If molecular biology is so advanced today, it is in great part due to Kary Mullis Nobel prize-winning polymerase chain reaction (PCR) technology discovered in the 80'. Almost 30 years later, PCR is the most commonly used method to amplify specific sequences of DNA (and sometimes RNA) for various purposes, in particular to identify a variety of cancers.
Multiple Uses
Digital PCR has revolutionized the analysis of gene expression. Today, through the use of a machine like the Naica System Workflow by Stilla Technologies, an easy-to-use and integrated solution, laboratories around the world can do a complete analysis within 2 hours and 30 minutes. By using a unique 3-color detection process, researchers, scientists and doctors can analyze the data through software which automatically measures the concentrations of targeted nucleic acids.

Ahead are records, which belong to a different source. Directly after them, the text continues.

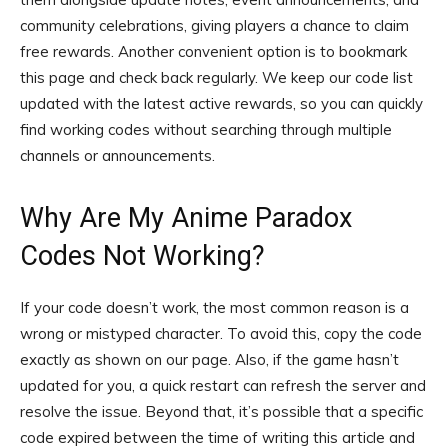
community celebrations, giving players a chance to claim
free rewards. Another convenient option is to bookmark
this page and check back regularly. We keep our code list
updated with the latest active rewards, so you can quickly
find working codes without searching through multiple
channels or announcements.
Why Are My Anime Paradox
Codes Not Working?
If your code doesn’t work, the most common reason is a
wrong or mistyped character. To avoid this, copy the code
exactly as shown on our page. Also, if the game hasn’t
updated for you, a quick restart can refresh the server and
resolve the issue. Beyond that, it’s possible that a specific
code expired between the time of writing this article and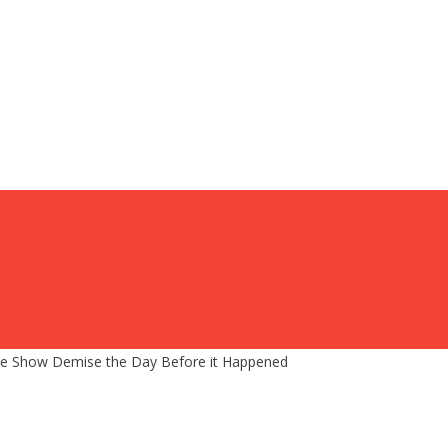
s Late Show Demise the Day Before it Happened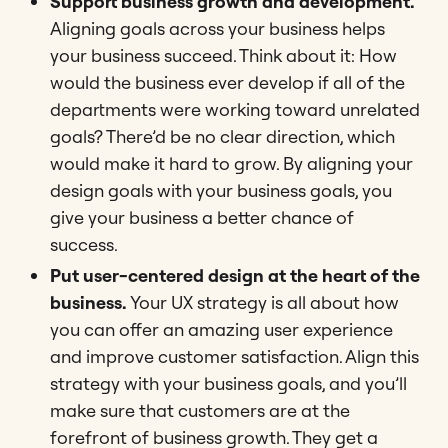
Support business growth and development.
Aligning goals across your business helps
your business succeed. Think about it: How
would the business ever develop if all of the
departments were working toward unrelated
goals? There’d be no clear direction, which
would make it hard to grow. By aligning your
design goals with your business goals, you
give your business a better chance of
success.
Put user-centered design at the heart of the
business.
Your UX strategy is all about how
you can offer an amazing user experience
and improve customer satisfaction. Align this
strategy with your business goals, and you’ll
make sure that customers are at the
forefront of business growth. They get a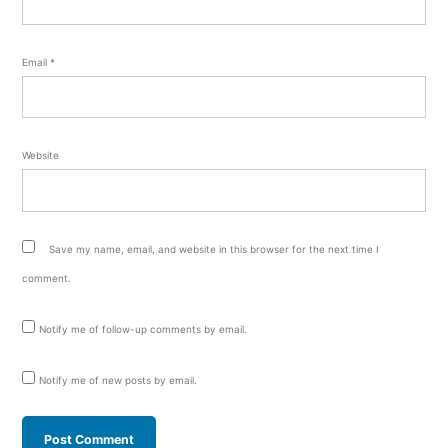
Email
*
Website
Save my name, email, and website in this browser for the next time I
comment.
Notify me of follow-up comments by email.
Notify me of new posts by email.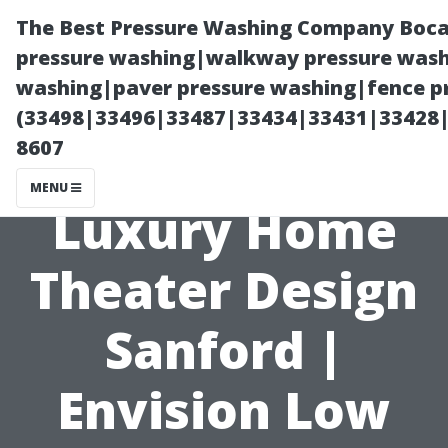
The Best Pressure Washing Company Boca
pressure washing|walkway pressure washi
washing|paver pressure washing|fence pr
(33498|33496|33487|33434|33431|33428
8607
MENU
Luxury Home
Theater Design
Sanford |
Envision Low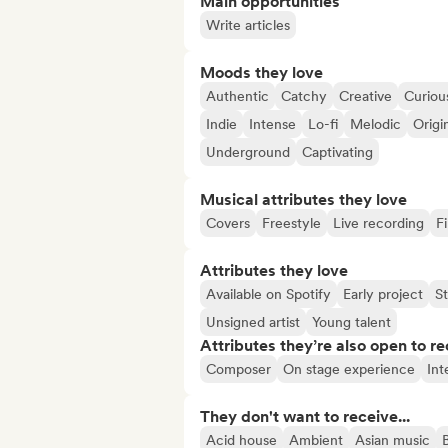
Main opportunities
Write articles
Moods they love
Authentic
Catchy
Creative
Curiou
Indie
Intense
Lo-fi
Melodic
Origi
Underground
Captivating
Musical attributes they love
Covers
Freestyle
Live recording
F
Attributes they love
Available on Spotify
Early project
S
Unsigned artist
Young talent
Attributes they’re also open to re
Composer
On stage experience
Int
They don't want to receive...
Acid house
Ambient
Asian music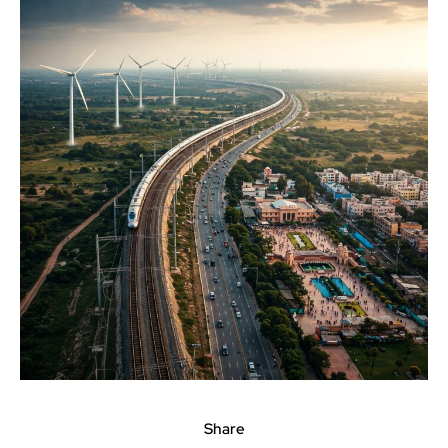
Share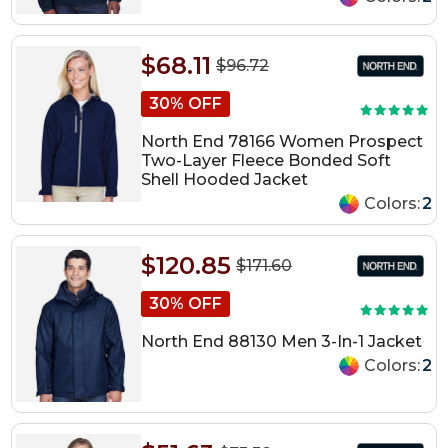
$68.11
$96.72
30% OFF
North End 78166 Women Prospect
Two-Layer Fleece Bonded Soft
Shell Hooded Jacket
Colors:
2
$120.85
$171.60
30% OFF
North End 88130 Men 3-In-1 Jacket
Colors:
2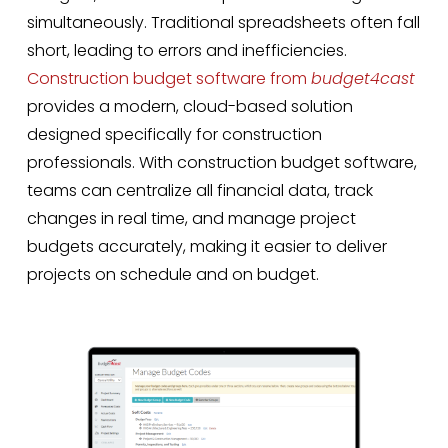
simultaneously. Traditional spreadsheets often fall
short, leading to errors and inefficiencies.
Construction budget software from
budget4cast
provides a modern, cloud-based solution
designed specifically for construction
professionals. With construction budget software,
teams can centralize all financial data, track
changes in real time, and manage project
budgets accurately, making it easier to deliver
projects on schedule and on budget.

This analysis can be used for such different fields as gene-mapping, DNA fingerprinting, detecting bacterial/viral infections, or studying genetic disorders. It also serves, as we'll explain more below, in detecting and helping in the choice of therapy for cancer patients. PCR has become the standard for molecular biologists who benefit from its sensitivity and specificity.
PCR Liquid Biopsy for Cancer Therapy
In the treatment of cancer, time is of the essence. The earlier you identify and start treating a cancer, the greater the chances the patient will be cured. If an oncogeneticist has to wait for the results of a tissue biopsy to make a decision on a treatment, this will affect the patient's health. Today, with the PCR solution, the results can be produced within 3 hours. This early availability of biomarkers data in the process helps doctors to review cases efficiently and start treatment rapidly.
Thanks to the technology of droplet digital PCR, doctors can accurately and rapidly analyze cell-free circulating DNA with high sensitivity, at a low cost. It is the most sensitive and fastest test for studying somatic mutations, important biomarkers and genetic variations related to non-small cell lung cancer (NSCLC). Only once you have this information is it possible to determine targeted therapy for the patient.
Other Fields Where the Technology Can Be Applied
PCR is used to quantify β-cell death in type 1 diabetes by evaluating the level of unmethylated DNA. It is also becoming more and more important in the field of organ transplant as it helps to reduce the risk of graft rejection, by monitoring circulating DNA level of the transplanted organ. Let's not forget its capacity to identify infectious diseases, which helped creating the first test to identify patients infected with the coronavirus.